You will see which lines have been force-aligned, as they have an MFA timestamp, and have the segment layer filled in.
The interactive transcript page doesn’t show you the alignments of the words or phones, but you can see those using Praat. You can open individual utterances in Praat directly from the transcript page, but first, the LaBB-CAT/Praat integration has to be set up; this only has to be done once:
- On the top-right of the page, above the playback controls, there’s a Praat icon - click it.
- Follow the instructions that appear (these vary depending on what web browser you use).
You may be asked whether to allow the “LaBB-CAT Integration Applet” to run. If you tick the “Do not show this again” option, then this message will not appear every time you open a transcript.
You may need to grant a browser extension permission to install, and it’s possible you will need a connection to the internet in order to download this extension.
You also may be asked where Praat is installed; Navigate to the location where Praat is installed, and double-click the “Praat.exe” file (on some systems the file may simply be called “Praat”). The Praat program may open, and then immediately close, as LaBB-CAT tests it can communicate with Praat.
Now Praat integration has been set up, and you should be able to access Praat options in the transcript page from now on…
- Click on a line that has been aligned, and select the Open Text Grid in Praat option on the menu.
You may be asked you if want to allow access to the “LaBB-CAT Integration Applet” - if so, tick “Do not show this again”, and click Allow.
Praat should open, and show you a spectrogram of the line’s audio, with a TextGrid below that includes the words and the segments. - If you click on a word, and hit the tabtab key, the word’s interval is played. Try out various words, and see what you think about how accurate HTK has been with its alignment.
Try this out with different lines in the transcript.
You will see that in some cases the alignment is pretty good, and in other cases, it’s not so good. In the not-so-good cases, see if you can figure out why HTK got it wrong.
You may have noticed that, each time you open an utterance in Praat, a button appears in the transcript to the left of the line, labelled Import Changes. This button allows you to save any adjustments you might want to make to the alignments back into the LaBB-CAT database.
- If you feel confident using Praat, open an utterance TextGrid, adjust the alignments of the words an phones so that they’re more accurate, and then click the Import Changes button in the transcript.
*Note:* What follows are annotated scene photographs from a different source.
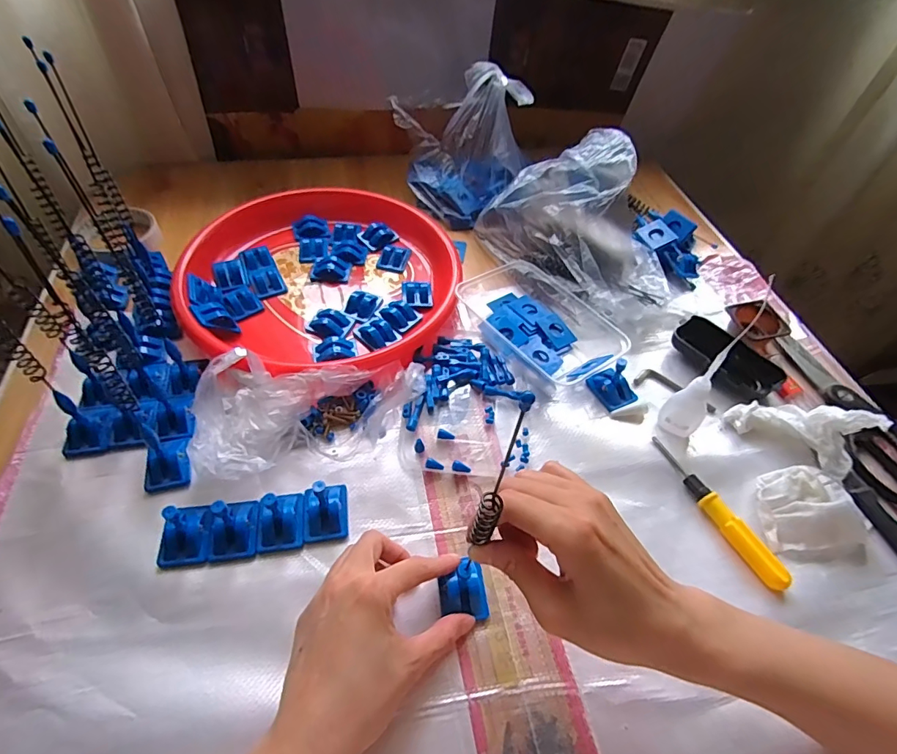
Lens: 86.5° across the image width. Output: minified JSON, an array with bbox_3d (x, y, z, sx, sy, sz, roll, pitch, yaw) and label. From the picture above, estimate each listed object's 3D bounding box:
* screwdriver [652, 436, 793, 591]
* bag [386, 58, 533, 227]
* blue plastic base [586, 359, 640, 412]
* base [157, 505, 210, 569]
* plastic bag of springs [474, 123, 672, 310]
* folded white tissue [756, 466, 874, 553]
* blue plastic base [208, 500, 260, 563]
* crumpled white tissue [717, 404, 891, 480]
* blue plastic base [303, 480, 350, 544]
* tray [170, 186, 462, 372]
[{"bbox_3d":[0.221,0.107,0.397,0.015,0.019,0.141,-20,57,-19],"label":"screwdriver"},{"bbox_3d":[0.015,-0.296,0.607,0.174,0.148,0.126,3,53,-3],"label":"bag"},{"bbox_3d":[0.163,0.003,0.463,0.031,0.045,0.043,-22,58,-20],"label":"blue plastic base"},{"bbox_3d":[-0.195,0.112,0.344,0.034,0.043,0.036,-5,53,-9],"label":"base"},{"bbox_3d":[0.160,-0.181,0.544,0.223,0.136,0.131,39,59,22],"label":"plastic bag of springs"},{"bbox_3d":[0.302,0.108,0.395,0.083,0.028,0.066,2,53,-4],"label":"folded white tissue"},{"bbox_3d":[-0.160,0.109,0.350,0.033,0.041,0.039,-1,53,-6],"label":"blue plastic base"},{"bbox_3d":[0.319,0.038,0.426,0.106,0.067,0.047,32,57,18],"label":"crumpled white tissue"},{"bbox_3d":[-0.096,0.102,0.372,0.033,0.027,0.045,-5,53,-9],"label":"blue plastic base"},{"bbox_3d":[-0.137,-0.113,0.526,0.282,0.058,0.263,3,53,-3],"label":"tray"}]

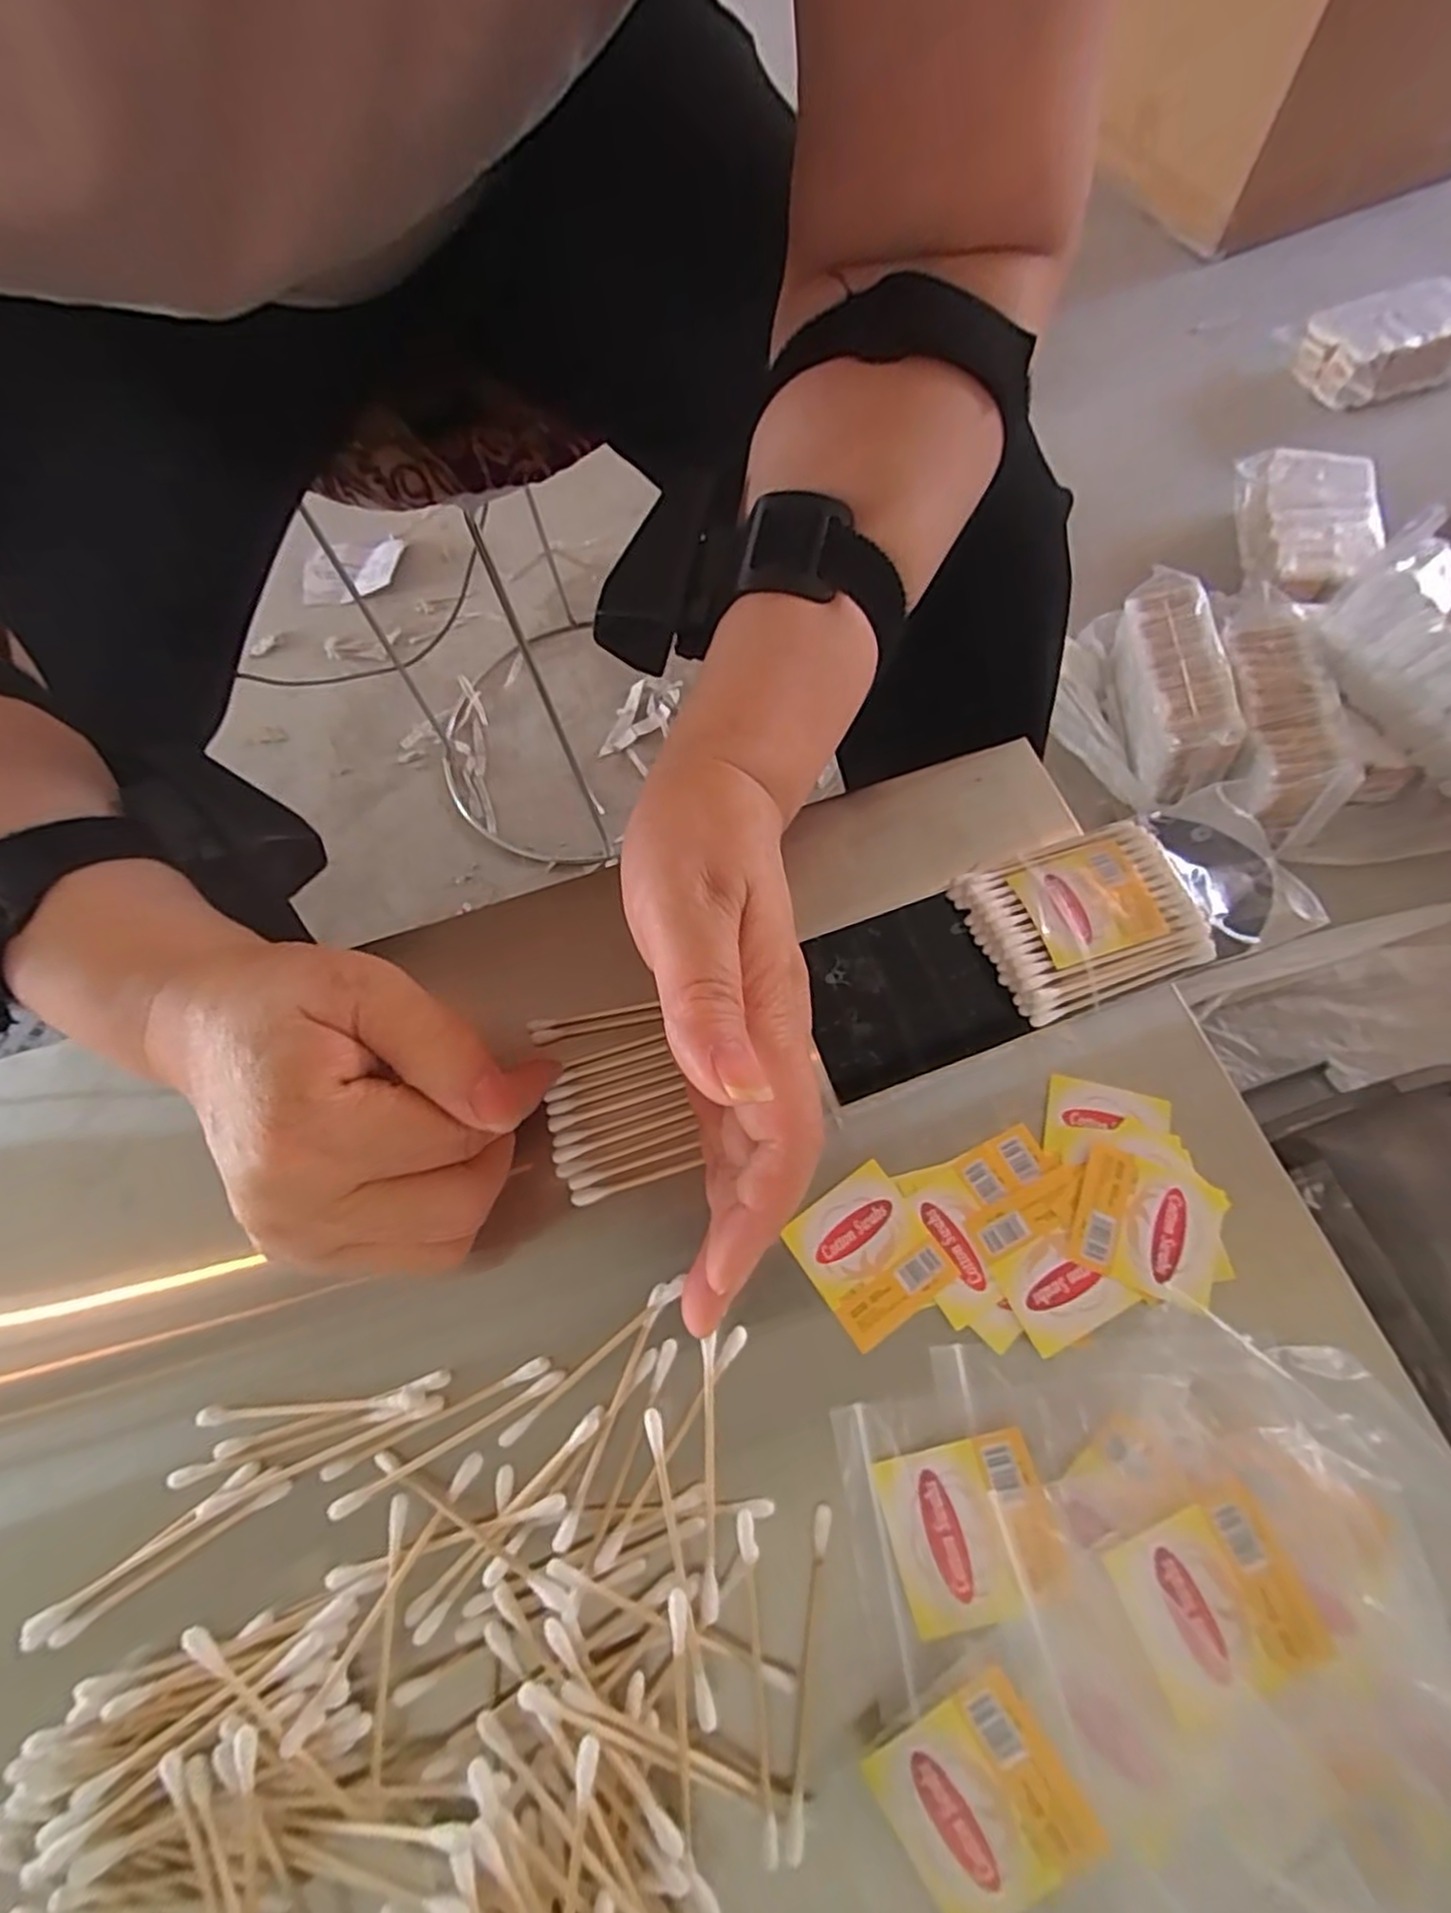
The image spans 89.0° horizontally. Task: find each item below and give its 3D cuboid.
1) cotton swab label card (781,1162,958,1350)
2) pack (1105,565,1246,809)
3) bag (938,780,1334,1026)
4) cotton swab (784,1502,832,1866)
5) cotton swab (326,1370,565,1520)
[{"bbox_3d":[0.045,0.094,0.233,0.039,0.004,0.042,-35,70,-10],"label":"cotton swab label card"},{"bbox_3d":[0.467,-0.283,0.777,0.083,0.093,0.225,-1,68,3],"label":"pack"},{"bbox_3d":[0.150,-0.021,0.269,0.117,0.018,0.060,-20,68,-4],"label":"bag"},{"bbox_3d":[0.023,0.189,0.196,0.005,0.006,0.071,7,66,7],"label":"cotton swab"},{"bbox_3d":[-0.082,0.144,0.219,0.072,0.005,0.005,-28,69,-8],"label":"cotton swab"}]

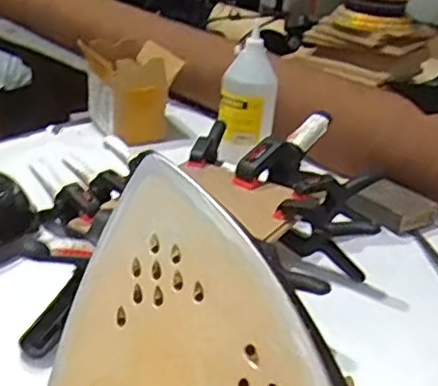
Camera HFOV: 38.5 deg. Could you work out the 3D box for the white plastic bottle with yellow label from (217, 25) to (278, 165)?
[{"bbox_3d":[0.040,-0.135,0.895,0.079,0.185,0.065,11,2,9],"label":"white plastic bottle with yellow label"}]

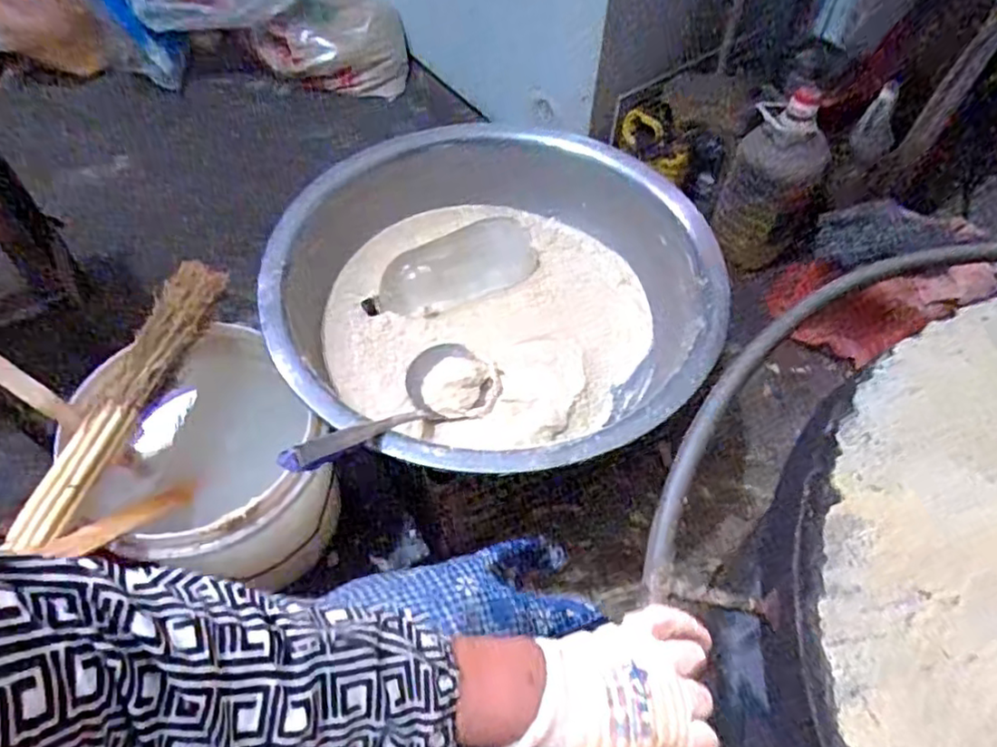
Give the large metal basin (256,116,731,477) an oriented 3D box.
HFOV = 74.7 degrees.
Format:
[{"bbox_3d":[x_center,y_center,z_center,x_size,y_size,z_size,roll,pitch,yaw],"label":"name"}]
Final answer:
[{"bbox_3d":[0.002,-0.101,0.839,0.529,0.137,0.563,1,53,-1],"label":"large metal basin"}]

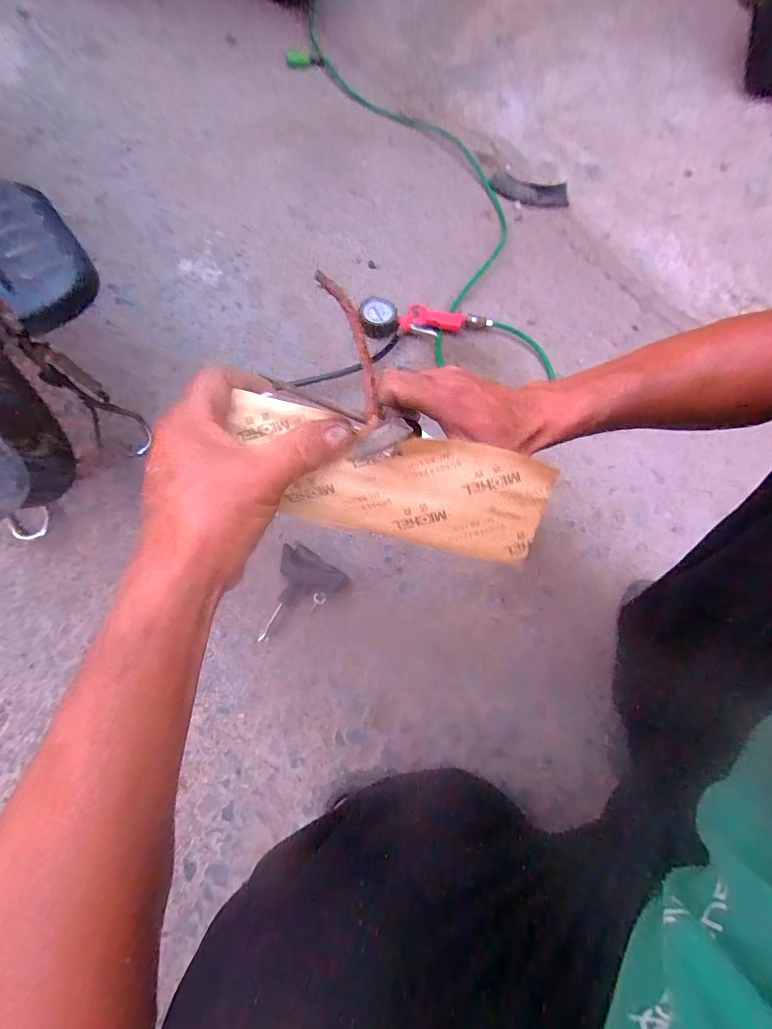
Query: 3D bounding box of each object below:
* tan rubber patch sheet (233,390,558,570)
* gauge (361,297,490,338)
[{"bbox_3d":[-0.001,-0.019,0.232,0.186,0.008,0.067,14,109,3],"label":"tan rubber patch sheet"},{"bbox_3d":[0.075,-0.370,0.726,0.244,0.034,0.067,-3,73,-3],"label":"gauge"}]

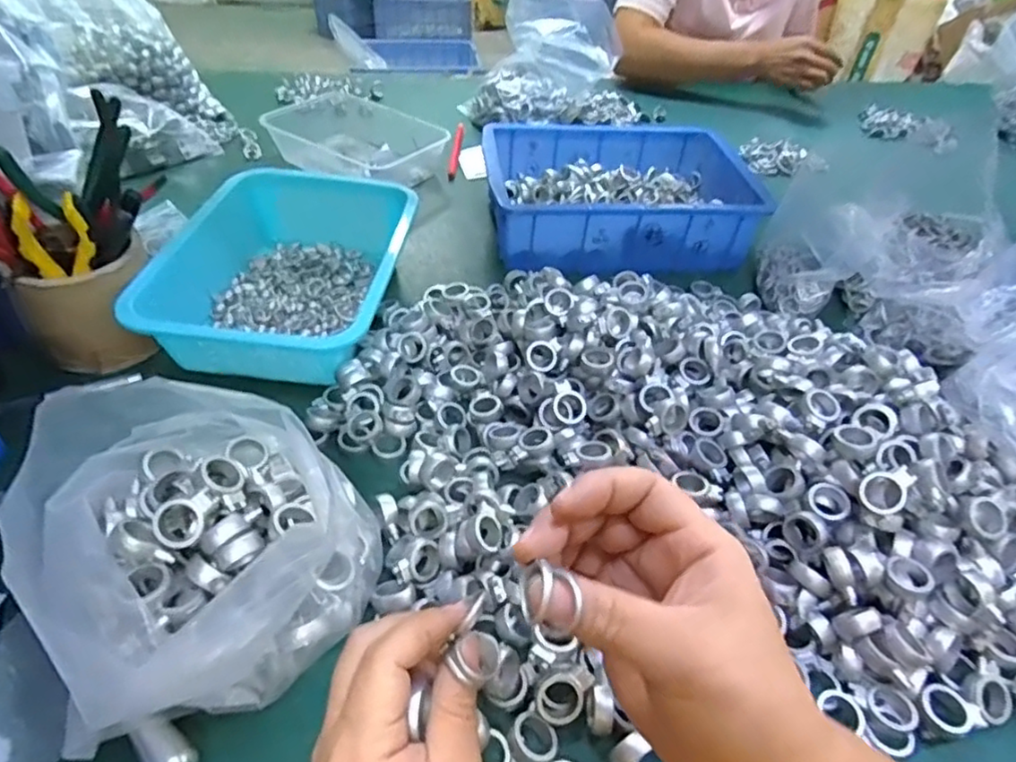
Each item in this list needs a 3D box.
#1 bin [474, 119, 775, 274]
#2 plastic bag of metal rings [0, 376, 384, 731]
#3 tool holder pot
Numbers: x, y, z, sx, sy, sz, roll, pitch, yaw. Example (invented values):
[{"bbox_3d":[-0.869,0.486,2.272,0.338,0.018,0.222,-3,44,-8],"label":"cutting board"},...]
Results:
[{"bbox_3d":[0.130,-0.211,0.717,0.300,0.082,0.222,-3,44,-7],"label":"bin"},{"bbox_3d":[-0.169,0.078,0.344,0.168,0.094,0.168,-31,53,-31],"label":"plastic bag of metal rings"},{"bbox_3d":[-0.342,-0.059,0.507,0.090,0.086,0.077,-5,44,-9],"label":"tool holder pot"}]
These changes are flagged as manual edits, so if forced-alignment is run again, they will not be over-written with new bad alignments. Therefore it’s important that the changes you make are actually improvements, because HTK will never change them again.
There are some rules about what you can change:
- You’re not allowed to add or delete words (if this is necessary, it should be done by correcting the transcript instead).
- All the phones must be within the bounds of their own word.
- The start of the first phone should line up with the start of the word, and the end of the last phone should line up with the end of the word.
- You should not change the alignment of the utterance itself (which would only be possible if you select the Open Text Grid incl. ± 1 utterance in Praat option).
In this exercise, you have seen how MFA can be used to compute word and phone alignments automatically from your data, and when using a pronunciation dictionary and pre-trained acoustic models, the process is very straightforward.
Such dictionaries/models are only available for a limited number of languages, but if you have a pronunciation dictionary for the language your corpus uses, MFA can also be used to train its own acoustic models from your corpus, and then use them for forced alignment. This process involves a fair amount of careful transcription, tagging, and dictionary filling.
Perfect automatic alignments are not guaranteed, but LaBB-CAT has a mechanism for manually correcting poor alignments.